The more fresh Dill, the better!
2 cups white vinegar
3 cups water
2 1/2 T. Kosher salt
3 T. Granulated Sugar
1 1/2 T. Coriander seeds
5-6 large cloves of garlic, sliced thin
1 1/2 t. Mustard seed
1/2 t. “Six Pepper Blend” (or crushed red pepper)
At least 1 cup of fresh dill, chopped finely
3 pounds of cucumber slices, about 1/8″ thick
Combine the vinegar, salt and sugar in a medium saucepan and heat over medium heat, stirring constantly, until the sugar and salt are completely dissolved. Remove from the heat and add the water, coriander, garlic, mustard seed and red pepper. Stir to combine and allow to stand until it reaches room temperature, stirring occasionally to blend ingredients well.

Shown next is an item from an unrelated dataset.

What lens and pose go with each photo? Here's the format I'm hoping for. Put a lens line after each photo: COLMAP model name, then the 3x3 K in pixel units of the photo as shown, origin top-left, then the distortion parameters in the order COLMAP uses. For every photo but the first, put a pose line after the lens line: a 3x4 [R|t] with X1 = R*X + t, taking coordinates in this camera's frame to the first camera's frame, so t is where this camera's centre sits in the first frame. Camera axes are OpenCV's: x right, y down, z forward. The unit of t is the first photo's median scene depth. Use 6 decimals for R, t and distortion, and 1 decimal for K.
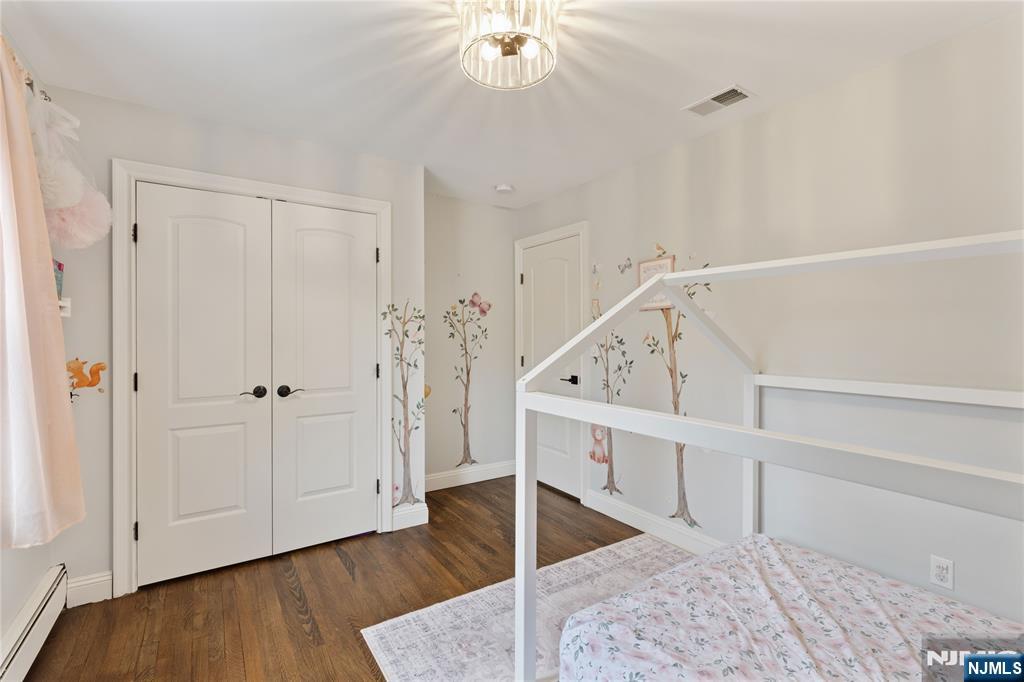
lens RADIAL K [[464.6, 0, 512.0], [0, 464.6, 341.0], [0, 0, 1]] dist [0.000161, -0.000002]
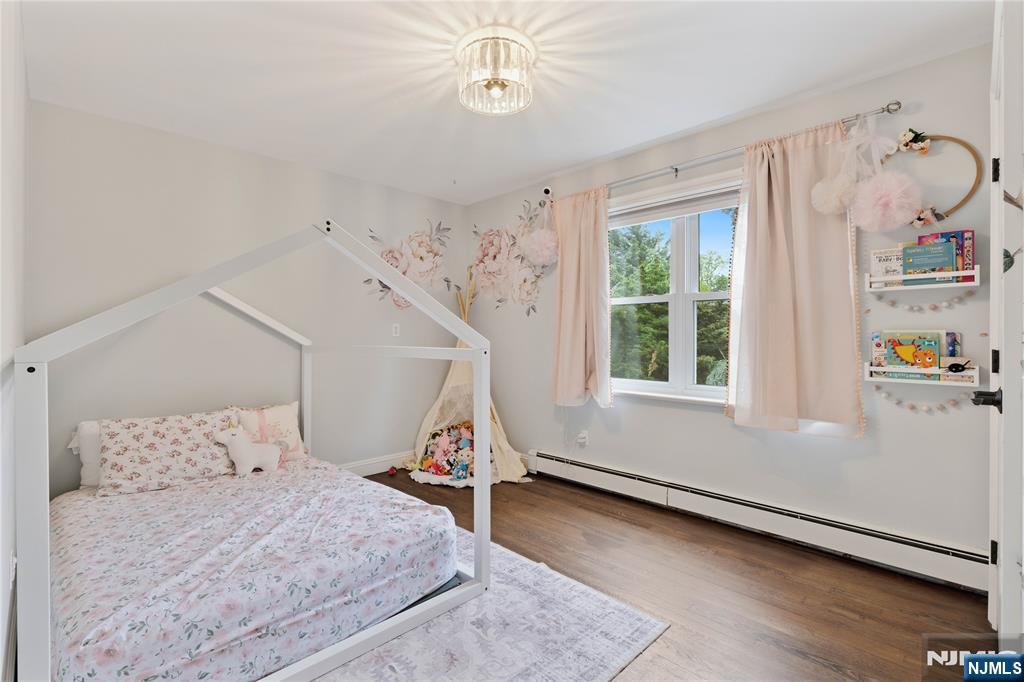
lens RADIAL K [[464.6, 0, 512.0], [0, 464.6, 341.0], [0, 0, 1]] dist [0.000161, -0.000002]
pose [[-0.980043, -0.000271, -0.198784, 0.181529], [-0.003653, 0.999855, 0.016650, 0.054171], [0.198750, 0.017044, -0.979902, 2.022226]]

Meanwhile, stuff cucumber slices loosely into jars, (about 6 pints should do well) to about 3/4 inch from the top.
When the brine has cooled, add the dill and stir well to dampen the dill thoroughly and discourage it from floating as much. Using a canning funnel and a ladle, ladle the brine into the jars to within 1/4″ of the top. Do your best to evenly divide the spices and dill.
Wipe jar rims and seal using water bath method for 5 minutes or the pickles will keep for several weeks in the refrigerator.